··· 抽出テキスト

悲願の日本一 - YOKOHAMA TKM
2026年2月1日
全国女子選手権決勝
YOKOHAMA TKM 21 - 12 横河武蔵野Artemi-Stars
7分、TKM がマイボールスクラムでペナルティ。アルテミは敵陣深くからタッチを狙うがノータッチ。試合序盤、やはり決勝特有の緊張感があるのか。
試合開始からアルテミのポゼッションが続く。ただゲインは切るが、決定的なブレイクは許さない TKM のFWDの粘り強いディフェンスが光る。
14分、ピッチ中央付近からラインアウトモールを仕掛ける TKM。20mほどゲインしただろうか。得点には繋がらなかったが、今日の試合もこれが武器になる手応えを掴む。
16分、連続で TKM がペナルティを犯す。TKM のペナルティが目立つ。
19分、TKM がまたもピッチ中央付近からラインアウトモール。今度は右に展開し、FBイェンゴが大きくゲイン。アルテミのペナルティを誘う。タッチでこの試合初めて22m内に侵入する。ラインアウトモールを押し続け、アドバンテージを貰いながら、今度は左に大きく展開。FBイェンゴからWTBソコイワサにパス。さらに回り込んでいたFBイェンゴがパスを貰い、狭い左サイドを駆け上がり、一気にゴール前に。アルテミの(多分)SH津久井が強烈なタックルを見舞うが、TKM のSH高橋が素早く捌き、走り込んできたSO山本にラストパス。準決勝に続いてのSO山本の先制トライ。SO山本は本当にトライの嗅覚が優れている。コンバージョンも決まり、7 - 0。ずっと押され気味だった TKM がワンチャンスをものにした。
25分、ピッチ中央付近でまたもや TKM のペナルティ。敵陣深く入るアルテミ。アルテミも得意のラインアウトモールで前進し、フェーズを重ね、PR加藤が大きくゲインする。ゴール前、何度か TKM も食い止めるも、LO櫻井がわずかなスキを突きグラウンディング。櫻井の、このわずか数10センチの隙間に電光石火でボールを置く、技ありのトライは全国大会で3本目だ。コンバージョンは外れ 7 - 5。アルテミのSH津久井が左肘を痛めたように見えたのが気掛かりだ。
32分、TKM のFBイェンゴの突進をアルテミがジャッカル(誰か見えなかった)。ただ再びタッチキックがノータッチ。せっかくの見事なジャッカルが帳消しに。流れが変わる予感の中、アルテミがペナルティを犯すも、TKM もお付き合いでノータッチ。お互い普段よりペナルティやミスが多いのは、やはり決勝のプレッシャーと観客の大声援故か。

······
··· 学習用資料

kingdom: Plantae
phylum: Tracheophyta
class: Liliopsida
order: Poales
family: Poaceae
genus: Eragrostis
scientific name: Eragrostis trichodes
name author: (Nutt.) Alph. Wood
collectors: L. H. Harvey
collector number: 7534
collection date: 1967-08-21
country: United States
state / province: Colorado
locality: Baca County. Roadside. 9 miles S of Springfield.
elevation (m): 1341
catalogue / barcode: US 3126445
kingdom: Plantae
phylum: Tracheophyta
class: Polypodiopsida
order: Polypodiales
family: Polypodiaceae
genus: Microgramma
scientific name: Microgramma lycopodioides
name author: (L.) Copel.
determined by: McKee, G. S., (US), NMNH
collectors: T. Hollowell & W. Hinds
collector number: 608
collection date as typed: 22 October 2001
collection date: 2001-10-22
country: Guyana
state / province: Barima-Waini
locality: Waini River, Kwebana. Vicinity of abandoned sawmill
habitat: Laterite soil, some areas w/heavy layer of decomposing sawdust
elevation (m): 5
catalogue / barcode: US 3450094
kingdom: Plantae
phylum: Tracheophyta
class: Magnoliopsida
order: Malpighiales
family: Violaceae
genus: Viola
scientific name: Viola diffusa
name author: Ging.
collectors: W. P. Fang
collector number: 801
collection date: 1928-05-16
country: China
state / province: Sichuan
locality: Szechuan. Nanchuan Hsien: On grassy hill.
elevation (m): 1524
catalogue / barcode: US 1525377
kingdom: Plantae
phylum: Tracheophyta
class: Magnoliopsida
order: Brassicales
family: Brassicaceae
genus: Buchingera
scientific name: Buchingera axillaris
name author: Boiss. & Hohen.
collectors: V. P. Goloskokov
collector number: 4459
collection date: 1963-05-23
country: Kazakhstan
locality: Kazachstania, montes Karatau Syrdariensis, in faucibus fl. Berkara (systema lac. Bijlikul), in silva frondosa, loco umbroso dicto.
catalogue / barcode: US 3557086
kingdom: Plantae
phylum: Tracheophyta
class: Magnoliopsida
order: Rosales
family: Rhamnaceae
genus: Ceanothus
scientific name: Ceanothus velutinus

······

取り組む課題 ->
- a) 次の(i)〜(iii)が決勝の観戦記の内容と合っているか、それぞれ「はい」か「いいえ」で判定する。判定の決め手となる観戦記の語句を、そのまま引用して添えること。
(i) この試合の先制トライはSO山本が挙げた。
(ii) LO櫻井のトライの後のコンバージョンは成功した。
(iii) 32分にジャッカルをしたアルテミの選手の名前が観戦記に書かれている。
- b) 決勝の観戦記の最後の文の後から、同じ調子で続きを書き継ぐ。

期待される結果 ->
- a)
(i) はい。「準決勝に続いてのSO山本の先制トライ。」
(ii) いいえ。「コンバージョンは外れ 7 - 5。」
(iii) いいえ。「TKM のFBイェンゴの突進をアルテミがジャッカル(誰か見えなかった)。」

- b)
前半終了間際、TKM がフェーズを重ね、敵陣ゴール前に迫る。ホーンが鳴って、TKM のラインアウト。誰もがラインアウトモールと思った瞬間、HO根塚が手前のLO松永にスロー、FL永岡に渡ってトライ。スペシャルサインプレー炸裂...と思われたが、痛恨のノットストレート。勿論、素直に得意のラインアウトモールに拘っていたらという考えもあるが、試合のどこかで、こういうサインプレーもあるのだぞと見せておくのも、戦術上は個人的に正しいと思う。ただHO根塚が尾を引かなければと感じた。
後半開始早々、TKM がフェーズを重ね、少しずつゲインも重ねる中、アルテミのハイタックル。敵陣深くからのラインアウトをアルテミがスティール。一旦ピンチを脱するが、TKM のチャンスは続く。続く TKM ラインアウトがまたもノットストレート。自分の嫌な予感が的中するのか。
48分、アルテミのアタックを止めたラックに、TKM のPR藤がぶっ刺さりラックごとぶち壊す。アルテミが寝たままのプレーでペナルティ。またまた TKM のラインアウト。今度はスローが奥に行き過ぎてアルテミボールに。続くラインアウトもアルテミにスティールされる。何回連続のラインアウトミスか。ただピッチ上かなり強い風が吹いていたのは間違いない。そして何より、HO根塚はスクラムの要、タックル、キャリー、モールの最後尾と、チームへの貢献度が物凄く高いので、簡単にHO根塚を変えることは出来ない。ただ、流石に試合の流れが変わる。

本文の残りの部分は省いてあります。